GLOUCESTER Welcome, dear cousin, my thoughts' sovereign
The weary way hath made you melancholy.
PRINCE EDWARD No, uncle; but our crosses on the way
Have made it tedious, wearisome, and heavy
I want more uncles here to welcome me.
GLOUCESTER Sweet prince, the untainted virtue of your years
Hath not yet dived into the world's deceit
Nor more can you distinguish of a man
Than of his outward show; which, God he knows,
Seldom or never jumpeth with the heart.
Those uncles which you want were dangerous;
Your grace attended to their sugar'd words,
But look'd not on the poison of their hearts :
God keep you from them, and from such false friends!
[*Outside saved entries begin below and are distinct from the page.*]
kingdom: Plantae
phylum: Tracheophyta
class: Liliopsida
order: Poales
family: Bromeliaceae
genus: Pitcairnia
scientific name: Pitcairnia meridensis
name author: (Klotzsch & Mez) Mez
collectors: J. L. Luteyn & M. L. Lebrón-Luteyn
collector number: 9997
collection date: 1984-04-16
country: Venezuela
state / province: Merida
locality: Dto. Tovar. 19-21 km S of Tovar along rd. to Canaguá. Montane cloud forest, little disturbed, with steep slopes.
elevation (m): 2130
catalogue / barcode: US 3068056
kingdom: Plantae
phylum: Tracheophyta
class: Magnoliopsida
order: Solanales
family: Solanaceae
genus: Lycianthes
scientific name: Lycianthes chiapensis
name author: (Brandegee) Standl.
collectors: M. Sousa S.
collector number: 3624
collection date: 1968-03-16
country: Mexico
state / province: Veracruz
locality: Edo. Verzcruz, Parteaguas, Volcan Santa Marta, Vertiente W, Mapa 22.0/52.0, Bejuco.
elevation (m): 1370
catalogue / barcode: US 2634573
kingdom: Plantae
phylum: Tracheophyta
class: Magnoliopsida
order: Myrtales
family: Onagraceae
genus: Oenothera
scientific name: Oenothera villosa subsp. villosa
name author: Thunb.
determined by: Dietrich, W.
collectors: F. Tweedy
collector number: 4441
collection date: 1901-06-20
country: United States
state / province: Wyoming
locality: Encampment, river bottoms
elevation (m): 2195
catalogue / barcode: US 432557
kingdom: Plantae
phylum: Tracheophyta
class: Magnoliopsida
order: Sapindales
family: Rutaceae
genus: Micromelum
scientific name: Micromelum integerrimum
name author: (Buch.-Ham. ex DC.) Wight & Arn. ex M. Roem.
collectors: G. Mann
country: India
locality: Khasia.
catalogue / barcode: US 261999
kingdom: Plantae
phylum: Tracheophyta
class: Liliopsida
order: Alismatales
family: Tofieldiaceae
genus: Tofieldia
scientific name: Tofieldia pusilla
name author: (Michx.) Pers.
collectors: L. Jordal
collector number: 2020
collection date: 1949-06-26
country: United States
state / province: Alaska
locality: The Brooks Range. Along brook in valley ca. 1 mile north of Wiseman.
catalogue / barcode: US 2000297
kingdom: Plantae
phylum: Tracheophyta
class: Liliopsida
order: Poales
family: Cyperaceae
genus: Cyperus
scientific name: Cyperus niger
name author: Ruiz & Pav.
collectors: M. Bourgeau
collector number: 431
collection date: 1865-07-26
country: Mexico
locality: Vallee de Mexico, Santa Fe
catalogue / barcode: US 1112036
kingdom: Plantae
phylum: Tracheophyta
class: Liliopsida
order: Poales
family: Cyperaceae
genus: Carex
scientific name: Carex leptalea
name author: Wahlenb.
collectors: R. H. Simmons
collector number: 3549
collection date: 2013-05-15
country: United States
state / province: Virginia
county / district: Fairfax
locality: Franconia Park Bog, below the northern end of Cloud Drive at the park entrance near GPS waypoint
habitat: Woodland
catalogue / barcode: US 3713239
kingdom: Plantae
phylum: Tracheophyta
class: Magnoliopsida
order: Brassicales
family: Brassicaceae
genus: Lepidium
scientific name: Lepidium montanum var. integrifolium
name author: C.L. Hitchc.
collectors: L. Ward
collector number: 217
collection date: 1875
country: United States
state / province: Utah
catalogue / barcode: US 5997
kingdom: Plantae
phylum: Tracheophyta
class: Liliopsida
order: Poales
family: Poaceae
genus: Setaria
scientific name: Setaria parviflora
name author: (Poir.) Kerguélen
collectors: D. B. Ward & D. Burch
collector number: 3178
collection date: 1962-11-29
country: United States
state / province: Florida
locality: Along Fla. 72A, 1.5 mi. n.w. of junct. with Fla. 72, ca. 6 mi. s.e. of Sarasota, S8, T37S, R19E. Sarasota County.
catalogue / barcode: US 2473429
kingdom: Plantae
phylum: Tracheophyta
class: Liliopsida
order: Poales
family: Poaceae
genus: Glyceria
PRINCE EDWARD God keep me from false friends! but they were none.
GLOUCESTER My lord, the mayor of London comes to greet you.
[Enter the Lord Mayor and his train]
Lord Mayor God bless your grace with health and happy days!
PRINCE EDWARD I thank you, good my lord; and thank you all.
I thought my mother, and my brother York,
Would long ere this have met us on the way
Fie, what a slug is Hastings, that he comes not
To tell us whether they will come or no!
[Enter HASTINGS]
BUCKINGHAM And, in good time, here comes the sweating lord.
PRINCE EDWARD Welcome, my lord: what, will our mother come?
HASTINGS On what occasion, God he knows, not I,
The queen your mother, and your brother York,
Have taken sanctuary: the tender prince
Would fain have come with me to meet your grace,
But by his mother was perforce withheld.